How can a program have a high virtual byte count while the private bytes are relatively low on Windows 32-bit?

I'm trying to get a better understanding of how Windows, 32-bit, calculates the virtual bytes for a program. I am under the impression that Virtual Bytes (VB) are the measure of how much of the user address space is being used, while the Private Bytes (PB) are the measure of actual committed and reserved memory on the system.
In particular, I have a server program I am monitoring which, when under heavy usage, will climb up to the 3GB limit for VBs. Around the same time the PB climb as well, but then quickly drop down to around 1 GB as the usage drops. The PB tend to then stay low, around the 1 GB mark, but the VB stay up around the 3 GB mark. I do not have access to the source code, so I am just using the basic Windows performance counters to monitor all of this. From a programming point of view, what memory concept do I not understand that makes this all possible? Is there a good reference to learn more about this?
What your reporting is most likely being caused by the process heap. There are two pieces to a memory allocation in Windows. The first piece is the continuous address space in your application for the memory to accessed through. On a 32 bit system not running the /3GB switch all your allocations must come out of the lower 2 GB of user address space. The second piece of the memory allocation is the actually memory for the allocation. This can be either RAM or part of the page file system on the hard disk. The OS handles moving allocations between RAM and the page file system in the background.

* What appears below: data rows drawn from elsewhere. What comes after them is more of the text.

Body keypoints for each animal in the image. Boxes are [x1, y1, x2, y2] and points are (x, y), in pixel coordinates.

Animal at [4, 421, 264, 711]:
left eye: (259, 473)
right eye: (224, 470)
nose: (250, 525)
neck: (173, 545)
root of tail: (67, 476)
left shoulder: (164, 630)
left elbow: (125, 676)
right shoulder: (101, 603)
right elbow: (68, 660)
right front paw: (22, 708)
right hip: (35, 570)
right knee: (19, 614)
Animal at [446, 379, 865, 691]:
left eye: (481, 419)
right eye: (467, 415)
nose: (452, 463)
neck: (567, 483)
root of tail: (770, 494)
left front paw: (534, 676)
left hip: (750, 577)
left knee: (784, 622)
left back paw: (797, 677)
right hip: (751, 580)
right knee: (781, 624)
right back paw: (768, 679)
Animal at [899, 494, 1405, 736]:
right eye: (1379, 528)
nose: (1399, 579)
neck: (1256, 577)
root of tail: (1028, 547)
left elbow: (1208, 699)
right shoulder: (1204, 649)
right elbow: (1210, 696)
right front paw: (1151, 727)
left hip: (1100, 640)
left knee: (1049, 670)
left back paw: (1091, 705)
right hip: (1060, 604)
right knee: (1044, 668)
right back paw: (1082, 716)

Most likely your application is using a Windows heap to handle all memory allocations. When a heap is created is reserves 1 MB of address space for the memory it will allocate. Until it actually needs memory associated with this address space no physical memory is actually used. If the heap needs more memory than 1 MB it uses a doubling algorithm to reserve more address space, and then commits physical memory when it needs it. The important thing to note is that once a heap reserves address space it never releases it.
Personally I found the following books and chapters useful when trying to understand memory management.
Advanced Windows Debugging - Chapter 6 This book has the most detailed look into the heap I have seen.
Windows Internals - Chapter 7 This book adds a bit of information not found in Advanced Windows Debugging; however, it does not give as good an overview.
It sounds to me like you have a garbage collector that's only kicking in once the memory pressure hits 1/3 (1 GB out of 3 GB).
As for the VB - don't worry! It's virtual! Honestly, nothing's been allocated, nothing's been committed. Focus on your private bytes - your real allocations.
There is such a thing as "Virtual Memory". It's a rather non-OS-specific concept in computer science. Microsoft has also written about Windows implementation of the thing.
A long story short, in Windows you can ask to reserve some memory without actually allocating any physical memory. It's like making some memory addresses reserved for future use. When you really need the memory, you allocate it physically (aka "commit" it).
I haven't needed to use this feature myself, so I don't know how it's used in real life programs, but I know it's there. I think the idea might be something like preserving pointers to some memory address and allocating the memory when needed, without having to change what the pointers actually point to.
Windows is notorious for having a variety of types of memory allocations, some of which are supersets of others. You've mentioned Private Bytes and Virtual Bytes. Private bytes, as you know, refers to memory allocated specifically to your process. Virtual bytes includes private bytes, as well as any shared memory, reserved memory, etc.
Even though in real life you only need to be concerned with private bytes and perhaps shared memory (Windows handles the rest, anyways), the Virtual Bytes count is often what users (and evaluators of your software) see and interpret as the memory usage of your process.
A good and up-to-date reference on the subject is the book titled Windows Via C/C++ by Jeffrey Richter, you should look for Chapter 13: "Windows Memory Architecture".